Following the discussion in Vptr with default constructors vs explicitly declared constructors the way I define my constructors should not matter. However, I've run into an error that only happend when using the default constructor. Here is a Godbolt that highlights the effect, although the error is optimized away: https://godbolt.org/z/7K6K9PYff
I construct a global variable IODeviceWrapper<Logger> wrapper;
once using the default constructor IODeviceWrapper() = default;
and once using my own IODeviceWrapper() : IODevice() {}
. To me, these should be identical. However they produce different assembly:
_GLOBAL__sub_I_wrapper:
mov edx,0x404038
mov esi,0x404040
mov edi,0x401190
jmp 401030 <__cxa_atexit@plt>
versus
_GLOBAL__sub_I_wrapper:
mov edx,0x404038
mov esi,0x404050
mov edi,0x401190
mov QWORD PTR [rip+0x2fb6],0x402078 # 404050 <wrapper>
jmp 401030 <__cxa_atexit@plt>
It doesn't matter to the code in the example later, because the correct function is called directly. Still, it seems to me that only the user-defined constructor correctly sets up the virtual table pointer. Only the latter allows me to access functions from IODevice
through my wrapper, while the default-defined example breaks.
Am I at fault here?
EDIT:
I tried recreating the circumstances of my failure, but that seems harder than I thought. My specific problem occurs when using arm-none-eabi-g++
in version 10.3.1 20210824 to compile a binary for an STM32F429 using modm. The program breaks when simulated using renode. Using this configuration, I get a combination where the vptr setup is optimized away, but the call to the virtual function is not inlined - thus breaking the execution.
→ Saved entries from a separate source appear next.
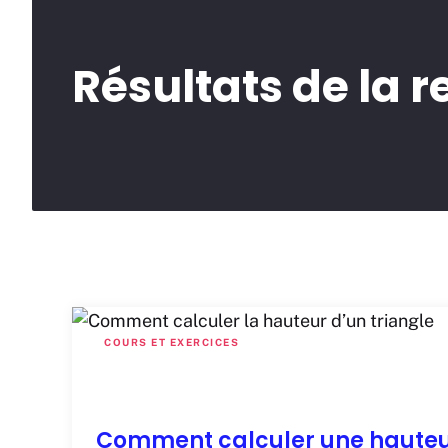
Résultats de la 
COURS ET EXERCICES
Comment calculer une haute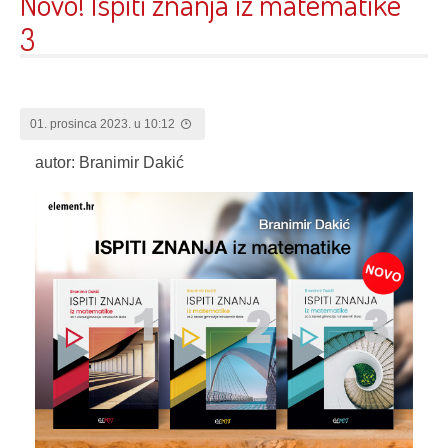
Novo! Ispiti znanja iz matematike
3
01. prosinca 2023. u 10:12
autor: Branimir Dakić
In all other configurations (x86_64 gcc version 9 or 10, aarch64-linux-gnu-gcc version 9 or 10, and arm-linux-gnueabihf-gcc version 9) it seems that when the vptr setup is optimized away, then the virtual call is replaced as well. When it is not replaced, then the vptr setup is not optimized away. In any case, the resulting binaries work.
I will investigate further, but for now, I am okay with using the user-defined constructor, which is not optimized as per @user17732522 's commentary.